Eventually this belief that her needs and feelings are bad shifts to the belief that she herself is bad. And thus this child becomes a shame based person who feels defective at the very core of her being. Because her parents abandoned her emotionally, if not physically, she believes she will always be abandoned. After all, who would stay with a truly defective person?
Each of us develops our own set of skills to deal with this chronic fear of abandonment. Survival skills are necessary to counteract anxiety, shame, fear and sadness which the addicts' negative core beliefs generate. A love addict seeks to alleviate pain, anxiety, anger through a chronic search for security.

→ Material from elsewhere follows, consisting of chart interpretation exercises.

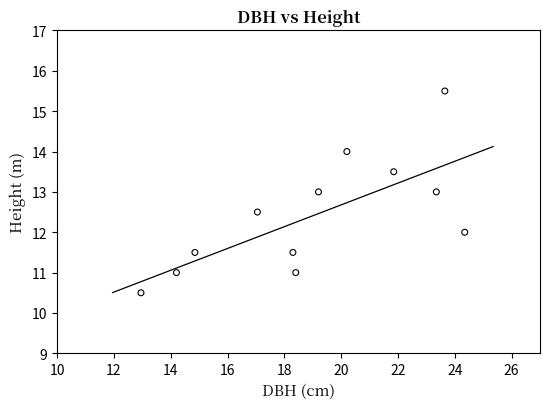

What is the average X value?

19.0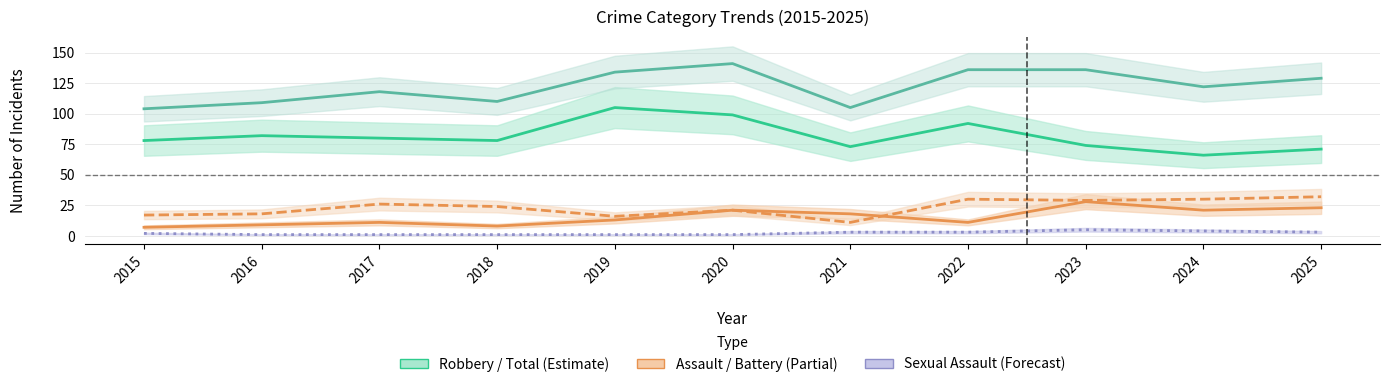

Which has a higher value, 2022 or 2016?

2022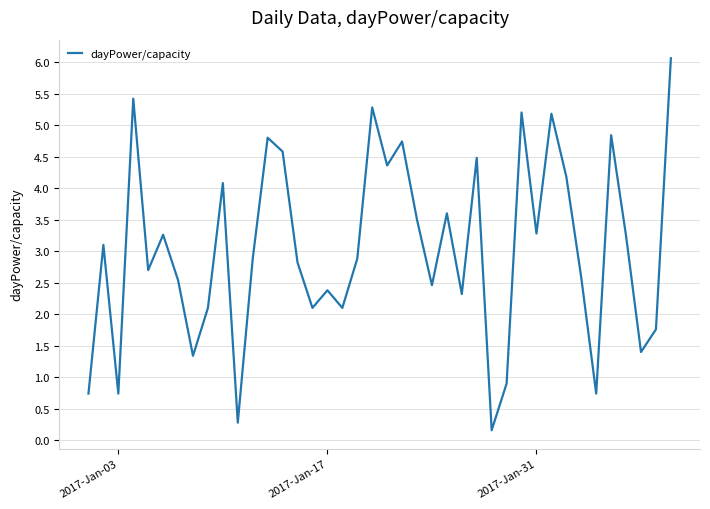

What is the difference between the maximum and minimum values?

5.9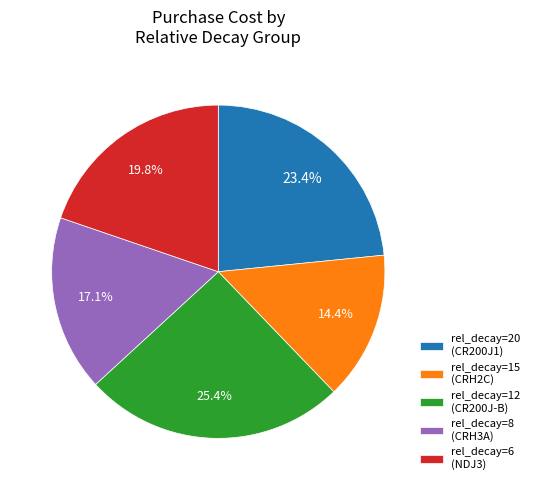

Count the number of slices in the pie.

5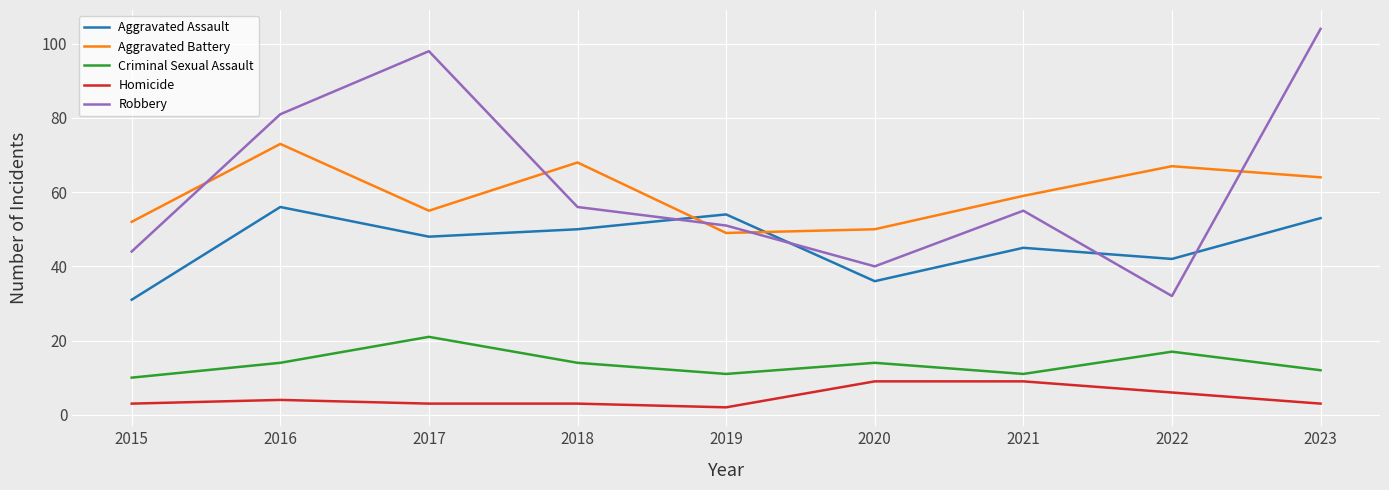

True or false: Aggravated Assault and Homicide cross at least once.

False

"I will die if I am alone", is the addict's core belief. "I will be happy if I find someone to love me," then become the addict's core operational belief.
The core belief along with the operational belief can easily lead to a full blown addiction. If you genuinely believe that you will die if you do not have a partner who loves you, then having a relationship becomes the most important factor in life, and you will do anything to find a partner and survive. That is addiction.
All of us have been primed to some extent to develop addictive qualities in our love partnerships. This is especially true of women. Women are still socialized to value relationships over work or power. Relationships and affiliations appear to be critical for women, in general, to have a sense of personal satisfaction and fulfillment. This is true even when a woman is not a love addict. Often we are abandoned by family and friends. Many, many of us do have a history of early victimization.
The gaining of self knowledge is fundamental to intimacy. Facing our inner shame and emptiness is essential. Learning healthy ways to deal with this pain and learning new and honest behaviors are a must. Changing the locus of security from an external person to an internal core is our intimate safety. "In order to pursue an addiction, individuals must progressively abandon themselves," (Schaef, p.101). In order to pursue health, happiness and intimacy in a non addictive way we must progressively claim and reclaim or own self, our own soul. This is a lifelong task. But when we pursue intimacy with ourself, then we will be successful in our pursuit of intimacy with family, friends, lovers and God.